◆ **REQUIRED WORK**
Every entry below should be returned exactly as it appears, with pictures left out.

◆ **Page segmentation data**

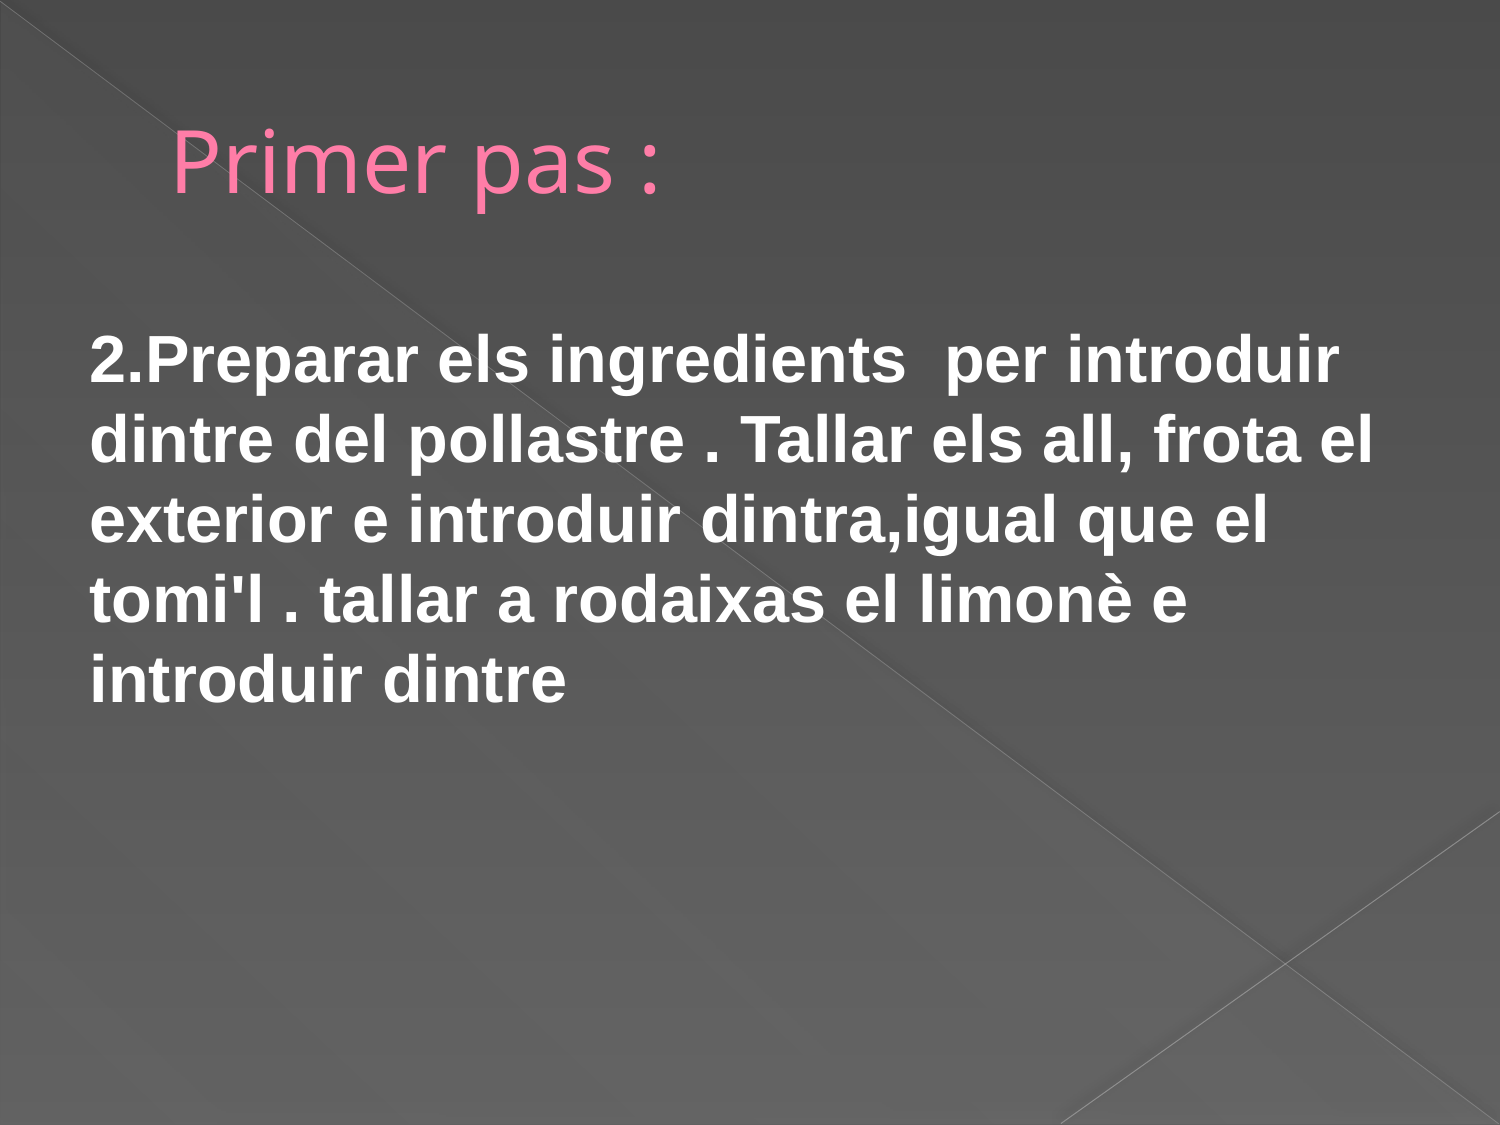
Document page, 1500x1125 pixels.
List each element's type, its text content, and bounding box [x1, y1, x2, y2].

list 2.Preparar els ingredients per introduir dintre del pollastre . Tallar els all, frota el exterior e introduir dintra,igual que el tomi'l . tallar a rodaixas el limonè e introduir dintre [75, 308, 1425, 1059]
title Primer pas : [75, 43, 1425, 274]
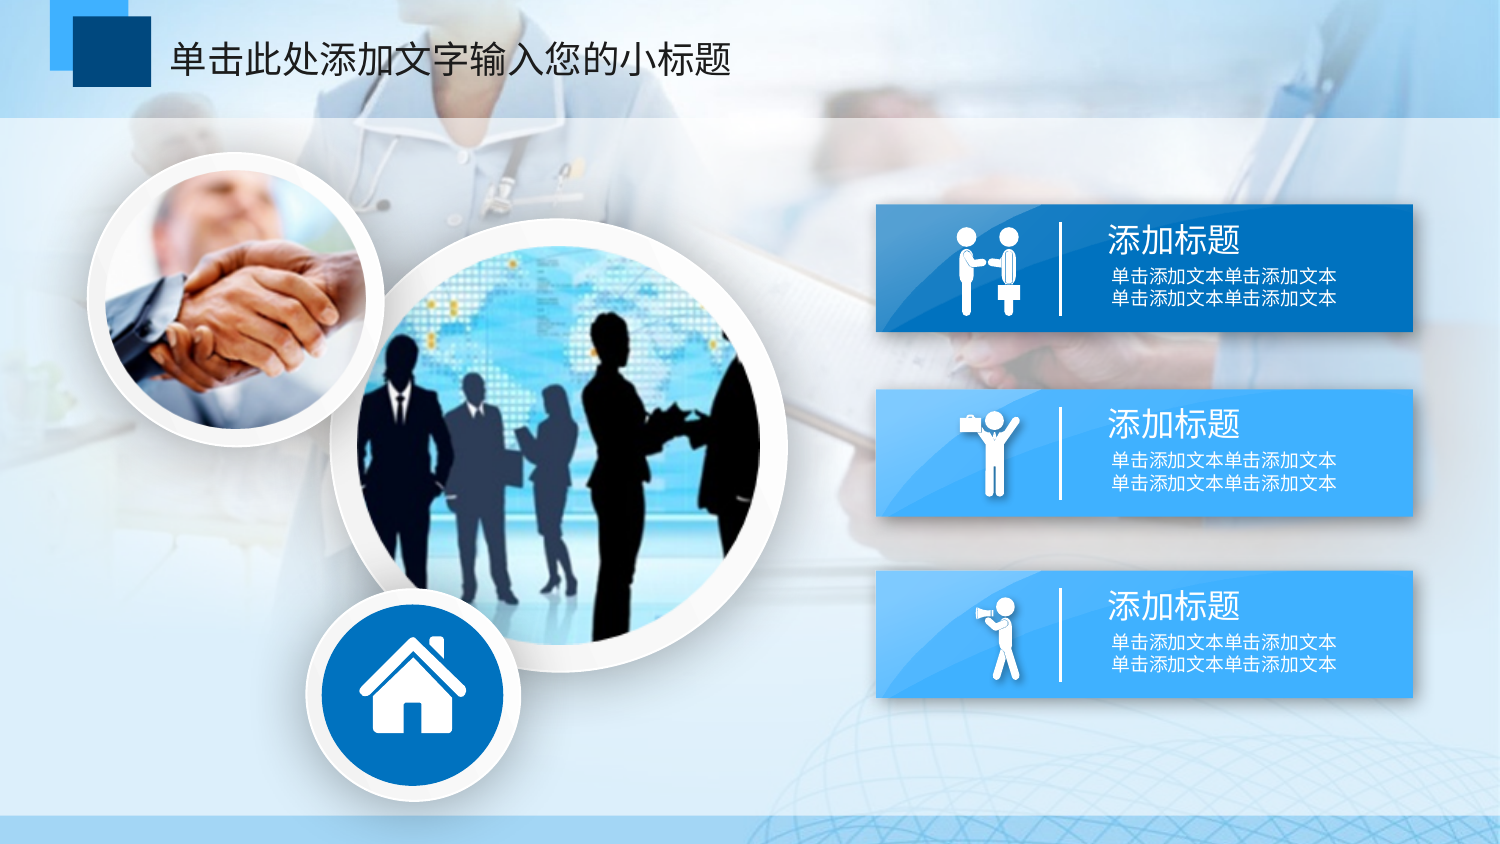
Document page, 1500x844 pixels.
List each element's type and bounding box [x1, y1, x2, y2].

◆ **THE COMPLETED TASK**
Document page, 1500x1125 pixels.
List each element's type, its text content, and bounding box [x1, y1, x2, y2].

list 2.Preparar els ingredients per introduir dintre del pollastre . Tallar els all, frota el exterior e introduir dintra,igual que el tomi'l . tallar a rodaixas el limonè e introduir dintre [75, 308, 1425, 1059]
title Primer pas : [75, 43, 1425, 274]
Document page, 1500x844 pixels.
List each element's type and bounding box [x1, y1, x2, y2].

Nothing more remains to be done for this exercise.